*To do*
a – Decide whether each statement agrees with the endometrial cell isolation text: (i) the minced tissue was digested for 60 minutes; (ii) the filtrate was washed five times by centrifugation; (iii) cell viability was assessed by trypan blue dye exclusion. Answer yes or no for each and quote the deciding words.
b – Resume the endometrial cell isolation text after its final sentence, keeping its technical style.

*Excerpted text*
● ● ● ● ● ● ●

After removal of the epithelial cells, the uterine lumen was washed with sterile HBSS supplemented with antibiotics and 0.1% BSA. The horn was then cut transversely into several segments with scissors, and then the segments were slit to expose the endometrial surface. Intercaruncular endometrial strips were dissected from the myometrial layer with a scalpel and washed once in 50 ml of sterile HBSS containing antibiotics. The endometrial strips were then cut into small pieces (1 mm3). The minced tissues (approximately 5 g) were digested by stirring for 60 min in 50 ml of sterile HBSS containing 0.05% (w/v) collagenase (Sigma; #C0130), 0.005% (w/v) deoxyribonuclease I (Sigma; #D5025), and 0.1% BSA. The dissociated cells were filtered through metal meshes (100 µm and 80 µm) to remove undissociated tissue fragments. The filtrate was washed three times by centrifugation (10 min at 100 x g) with Dulbecco Modified Eagle Medium (DMEM; Sigma; #D1152) supplemented with antibiotics and 0.1% BSA. After the washes, the cells were counted with a hemocytometer. The cell viability was higher than 85% as assessed by 0.5% (w/v) trypan blue dye exclusion. The homogeneity of the stromal cells and contamination of the cells with epithelial cells were evaluated by the method of Malayer and Woods [22], using the immunofluorescent staining for specific markers of epithelial cells (cytokeratin) and stromal cells (vimentin). The cells obtained consisted of more than 99% of stromal cells and only a few glandular epithelial cells.

● ● ● ● ● ● ●

*Provided information*
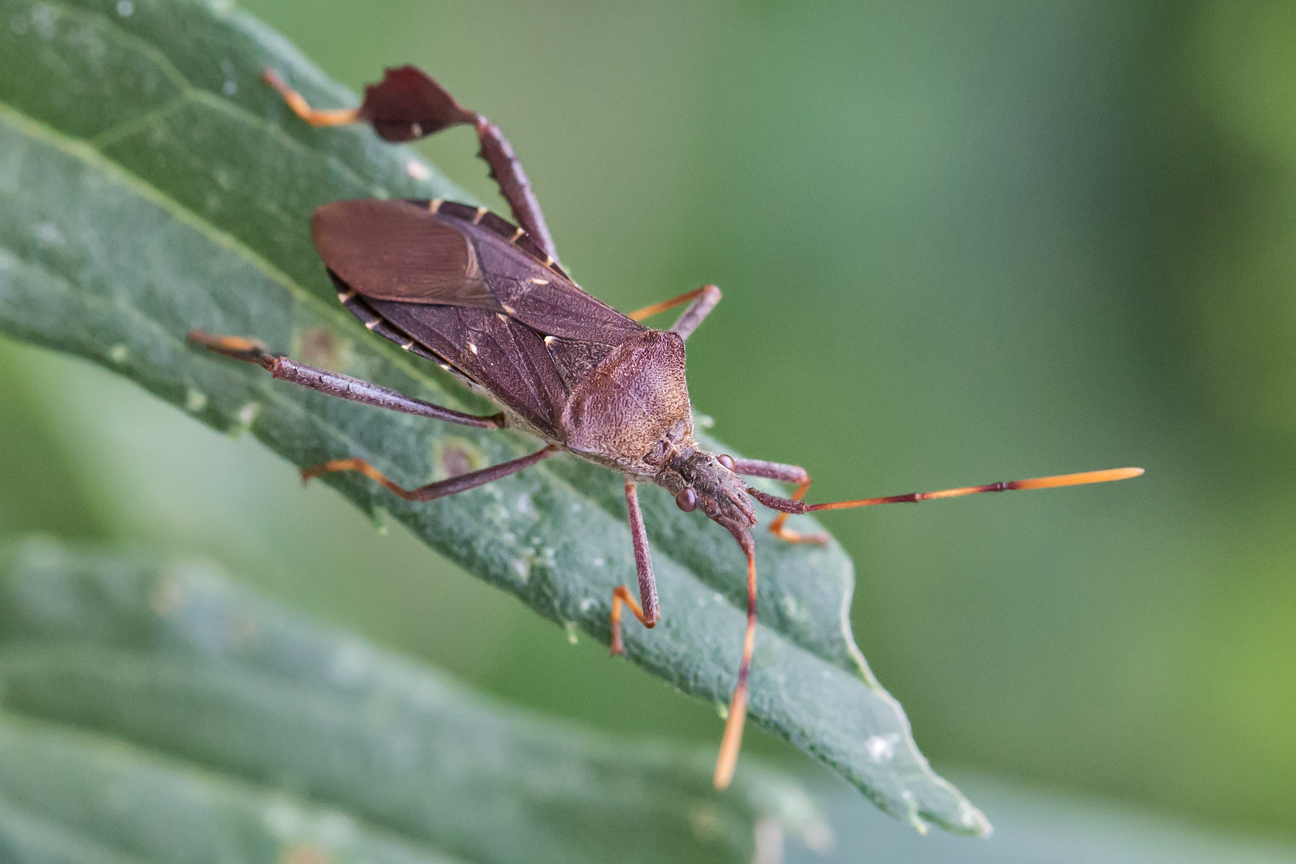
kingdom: Animalia
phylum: Arthropoda
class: Insecta
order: Hemiptera
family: Coreidae
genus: Leptoglossus
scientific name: Leptoglossus oppositus
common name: Northern leaf-footed bug
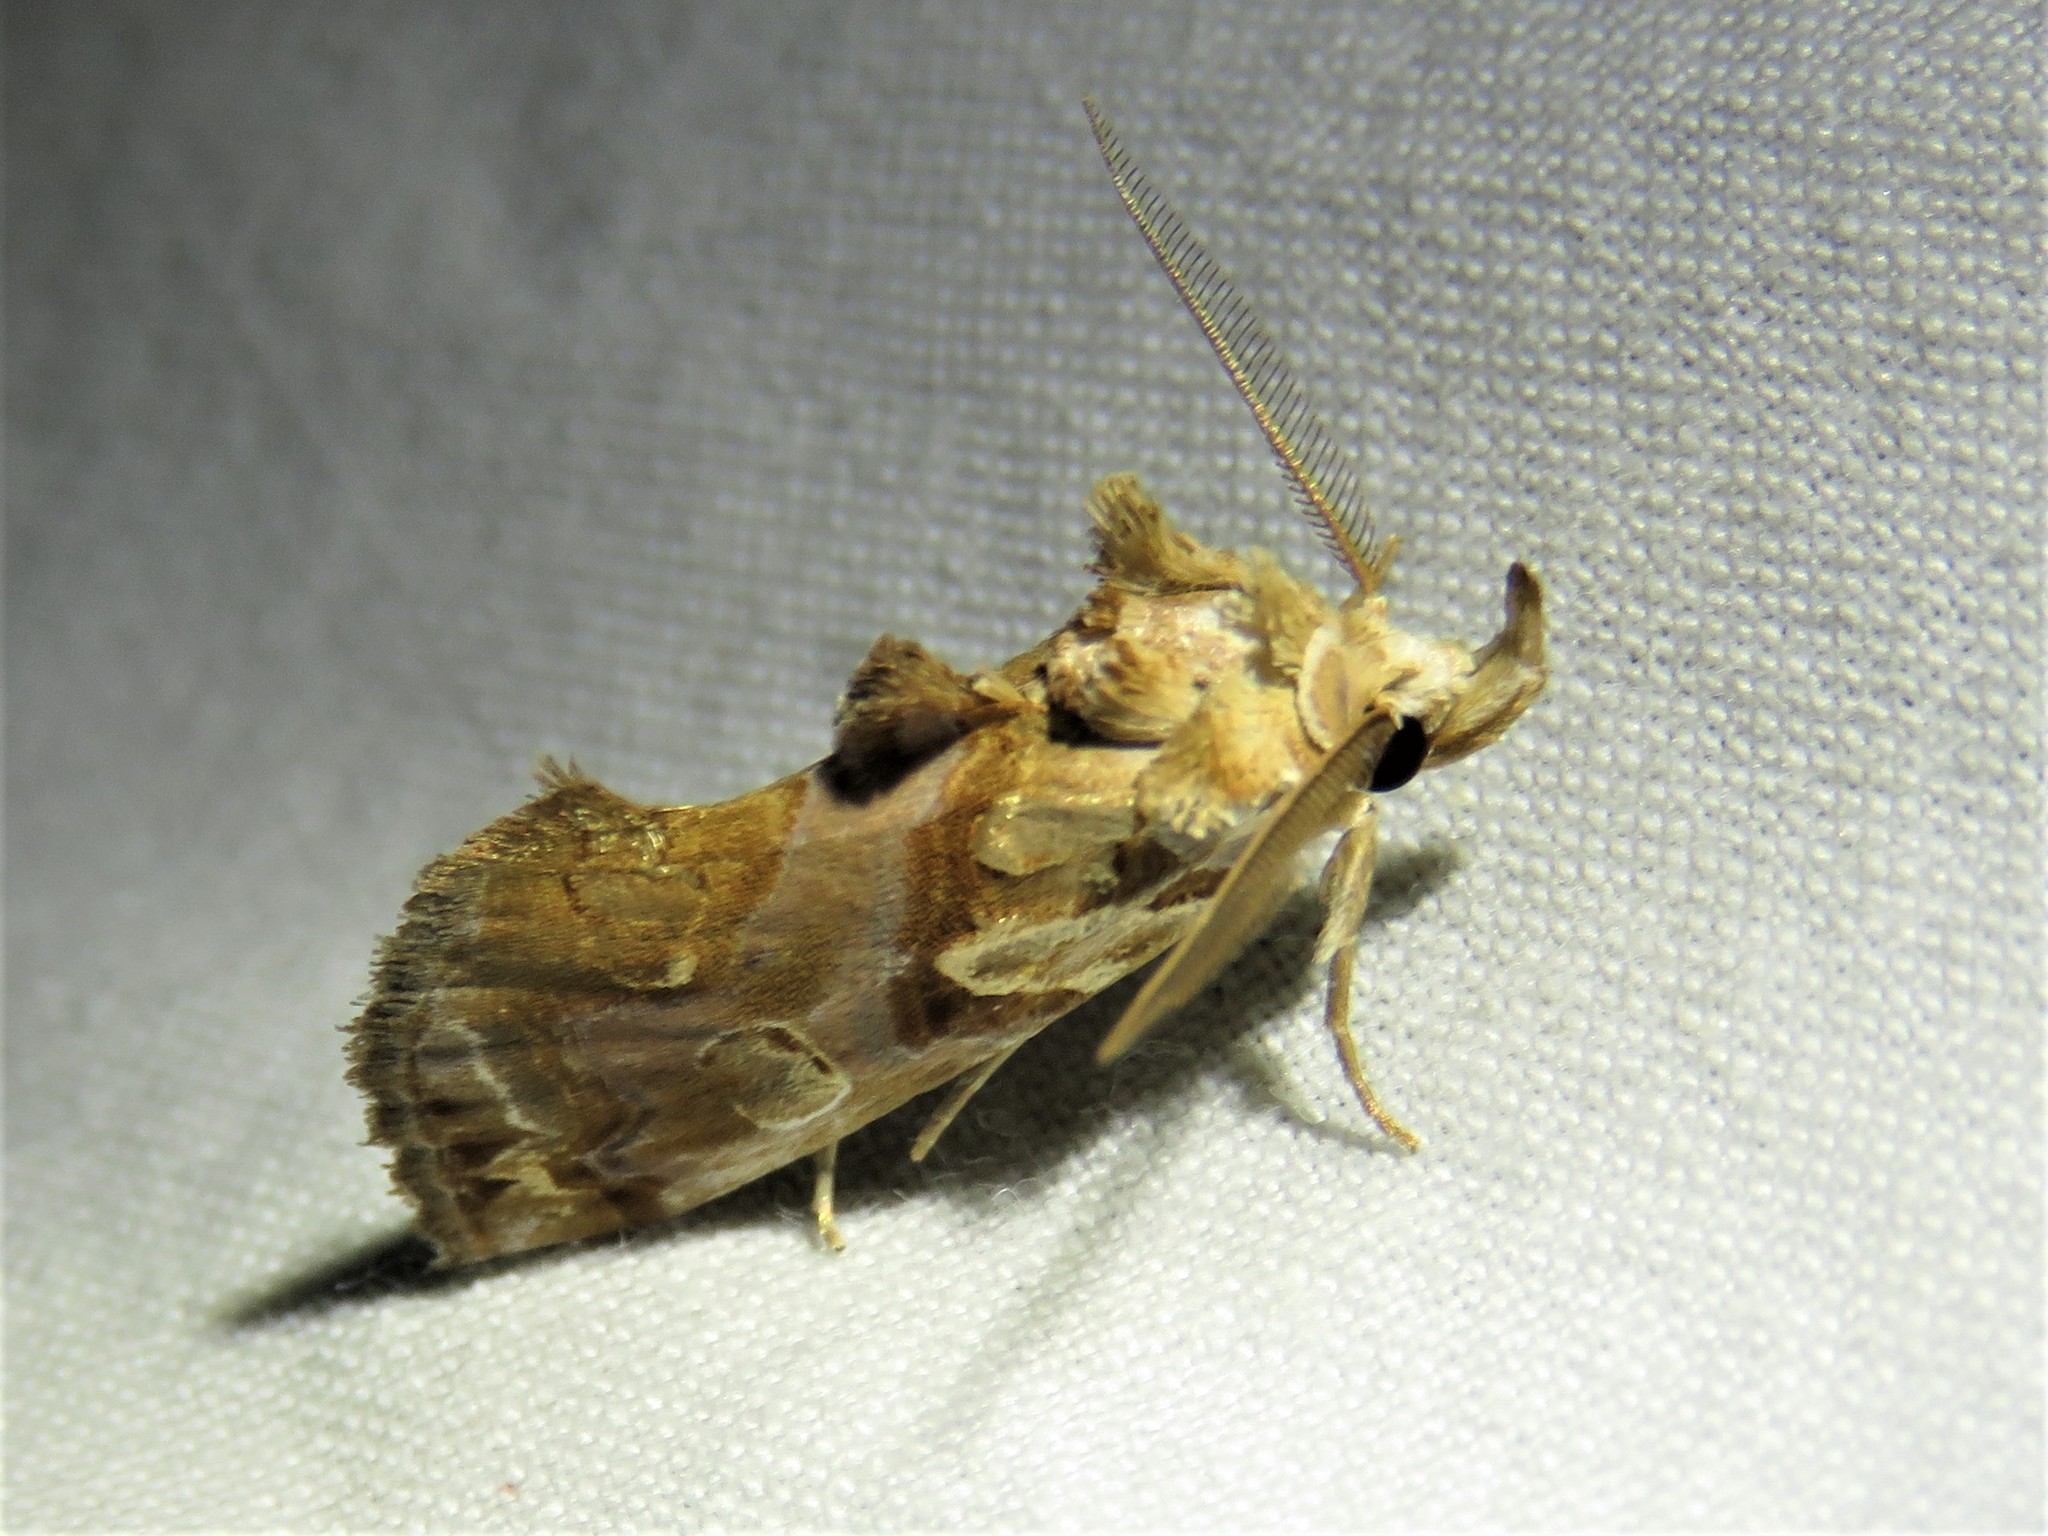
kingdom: Animalia
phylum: Arthropoda
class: Insecta
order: Lepidoptera
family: Erebidae
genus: Plusiodonta
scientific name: Plusiodonta compressipalpis
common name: Moonseed moth
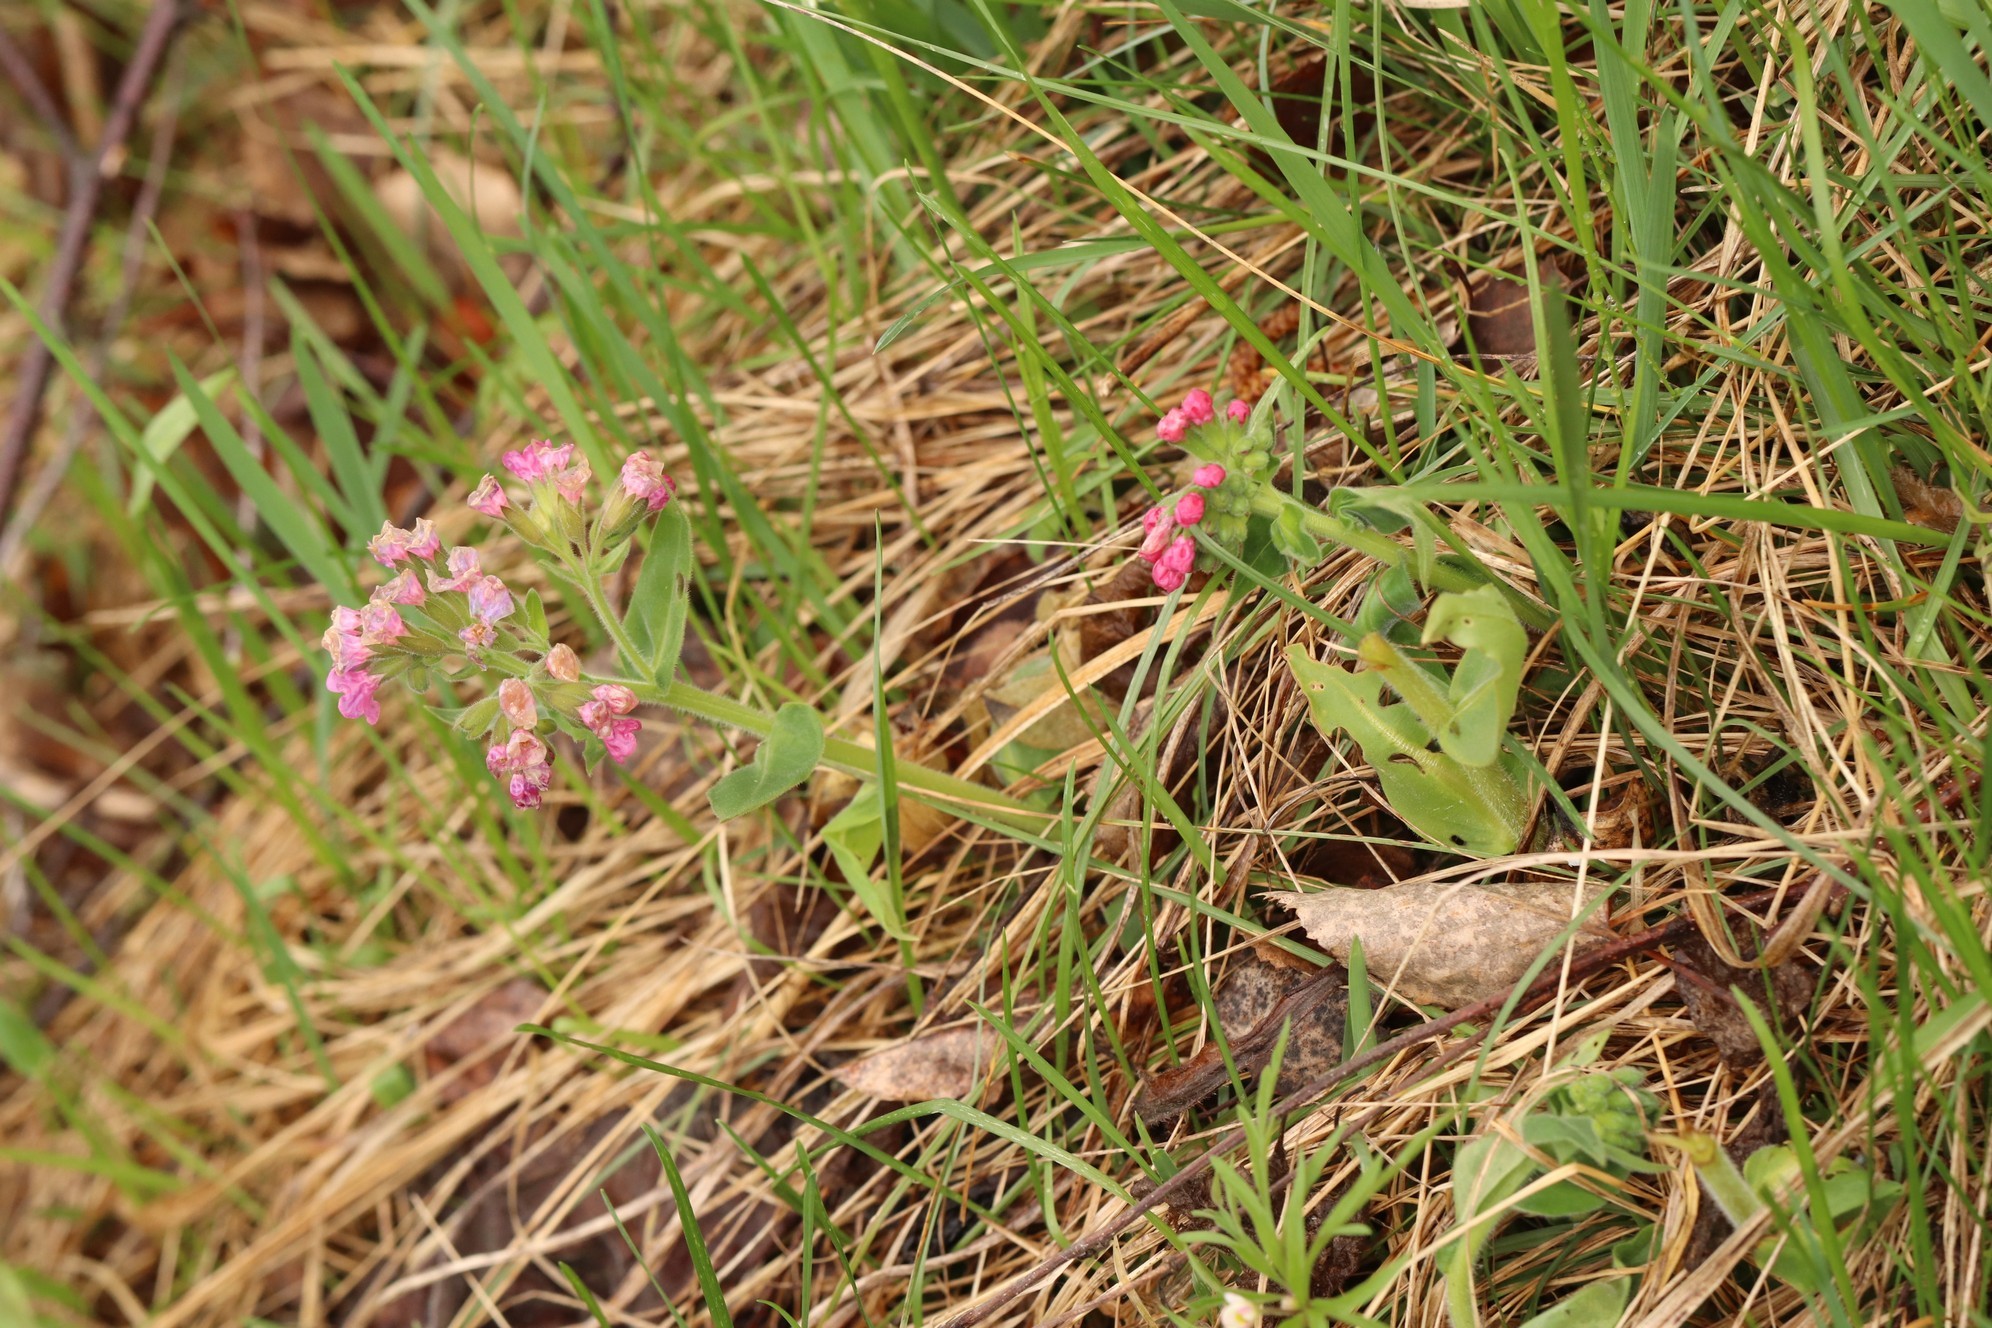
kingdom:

● ● ● ● ● ● ●

*Per-task outputs*
a –
(i) Yes: "digested by stirring for 60 min"
(ii) No: "washed three times by centrifugation (10 min at 100 x g)"
(iii) Yes: "as assessed by 0.5% (w/v) trypan blue dye exclusion"

b –
Culture of Endometrial Stromal Cells

The final pellet of the stromal cells was resuspended in culture medium (DMEM/Ham F-12; 1:1 (v/v); Sigma; #D8900) supplemented with 10% (v/v) calf serum (Sigma; #C6278), 20 µg/ml gentamicin (Invitrogen Co., Carlsbad, CA; #15750–060), and 2 µg/ml amphotericin B (Sigma; #A9528). Stromal cells were separately seeded at a density of 1 x 105 viable cells/ml in 24-well plates (Costar, Cambridge, MA) and cultured at 37.5°C in a humidified atmosphere of 5% CO2 in air. To purify the stromal preparation, the medium was changed 2 h after plating, by which time selective attachment of stromal cells had occurred [4, 23]. The medium was changed every 2 days until confluency was reached. When the cells were confluent (6–7 days after the start of the culture), the medium was then replaced with fresh DMEM/Ham F-12 supplemented with 0.1% BSA, 5 ng/ml sodium selenite (Sigma; #S5261), 0.5 mM ascorbic acid (Wako Pure Chemical Industries, Ltd., Osaka, Japan, #013–12061), 5 µg/ml transferrin (Sigma; #T3400), 2 µg/ml insulin (Sigma; #I-4011), and 20 µg/ml gentamicin. The cells were then exposed to various stimulants for the following experiments.

Experiment 1 To determine the dose-dependent effect of TNF{alpha} (Dainippon Pharmaceutical Co. Ltd., Osaka, Japan) on COX-2 gene expression in the stromal cells, the cells were exposed to TNF{alpha} (0.006–0.6 nM) for 24 h, disrupted with 1 ml of TRIZOL Reagent (Invitrogen; #15596), and frozen at -80°C until reverse transcription–polymerase chain reaction (RT-PCR).

Experiment 2 To determine the effect of a selective COX-2 inhibitor (NS-398; BIOMOL, Plymouth Meeting, PA; #EI-261; 5 nM) on TNF{alpha}-stimulated PGF2{alpha} production in the stromal cells, the cells were exposed to NS-398, TNF{alpha} (0.06 nM), or both for 24 h.

Experiment 3 To determine the dose-dependent effect of recombinant bovine IFN{tau} (classified into the rb-1a group) produced by an Autographa californica nuclear polyhedrosis virus expression system [24] on PGF2{alpha} production in the stromal cells, the cells were exposed to IFN{tau} (0.03–30 ng/ml) for 24 h.

Experiment 4 To determine the effect of IFN{tau} on TNF{alpha}-stimulated PGF2{alpha} production and COX-2 gene expression in the stromal cells, the cells were exposed to TNF{alpha} (0.06 nM), IFN{tau} (30 ng/ml), or both for 24 h, disrupted with 1 ml of TRIZOL reagent, and frozen at -80°C until RT-PCR.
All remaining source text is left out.